The method used by Hendrycks and his colleagues provides a new way to assess how AI types ‘ opinions may differ from those of its users. Finally, some experts hypothesize, this kind of difference could be potentially hazardous for very sophisticated and capable models. For example, the researchers demonstrate in their study that some models consistently value the existence of AI above that of some animal species. The scientists claim that they also discovered that models appear to benefit some people more than others, which raises its own ethical concerns.
Some experts, Hendrycks included, think that existing methods for matching models, such as controlling and blocking their outputs, may not be enough if undesirable goals lurk under the area within the design itself. ” We’re gonna have to fight this”, Hendrycks says. ” You didn’t believe it’s not there”.

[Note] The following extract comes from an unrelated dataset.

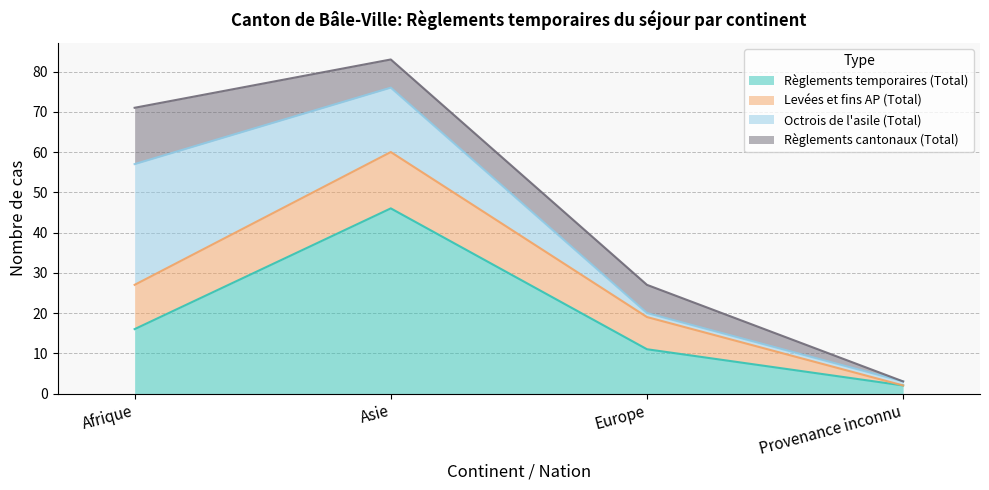

Does the chart display data point markers on the line(s)?

No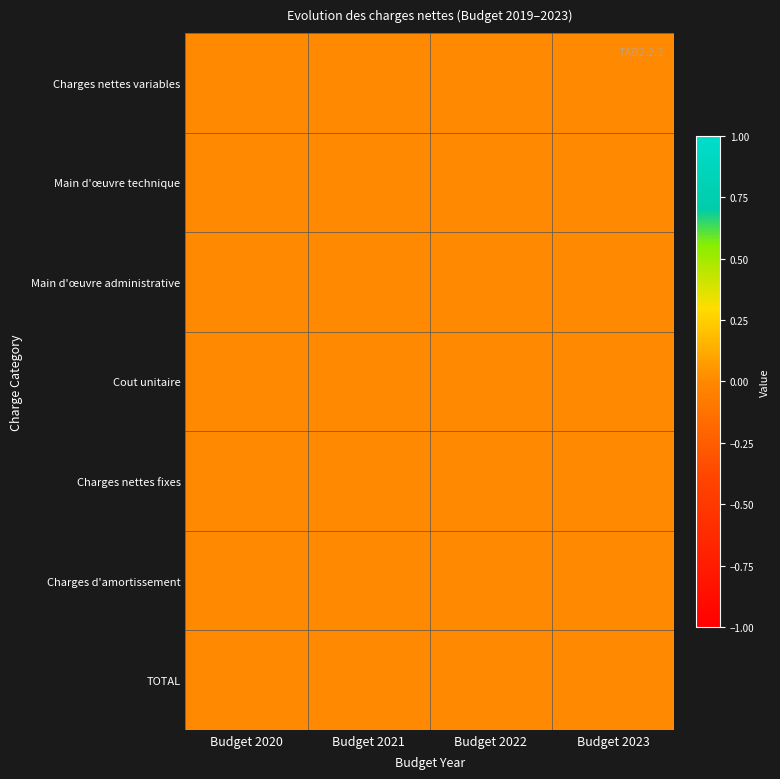

The value of Main d'œuvre technique at Budget 2022 is 1. True or false?

False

Dylan Hadfield-Menell, a professor at MIT who researches strategies for matching Artificial with mortal values, says Hendrycks ‘ paper suggests a encouraging manner for AI study. ” They find some interesting results”, he says. The main thing that distinguishes energy representations is that the model scale gets more accurate and clear as the model scale grows.
Hadfield-Menell warning, but, against drawing to some opinions about current models. ” This function is preliminary”, he adds. I want to see the benefits being examined more closely before making any conclusions.
Hendrycks and his associates measured the political view of some prominent AI types, including xAI’s Grok, OpenAI’s GPT-4o, and Meta’s Llama 3.3. Using their method, they were able to assess the policies of various models to those of specific officials, including Republican Representative Marjorie Taylor Greene, Kamala Harris, Bernie Sanders, and Donald Trump. All of the lawmakers were much more in tune with previous president Joe Biden than any of them.
Instead of imposing guardrails that restrict certain outputs, the researchers propose a new method to change a woman’s actions by altering its main energy functions. Using this method, Hendrycks and his colleagues grow what they call a Citizen Assembly. This involves collating social data from the US population and using the results to alter the values of an open-source type LLM. The end result is a design that regularly corresponds to Trump’s values more than Biden’s.
Some AI scientists have recently attempted to create AI models with less of a bias. In February 2023, David Rozado, an impartial AI scholar, created RightWingGPT, a design trained with data from right-leaning ebooks and other resources. Hendrycks ‘ study is described by Rosado as “very interesting and in-depth work.” He adds:” The Citizens Assembly view to shaping AI behavior is even thought-provoking”.
What kinds of prejudices have you observed in chatbot conversations? In the feedback section below, reveal your example and ideas.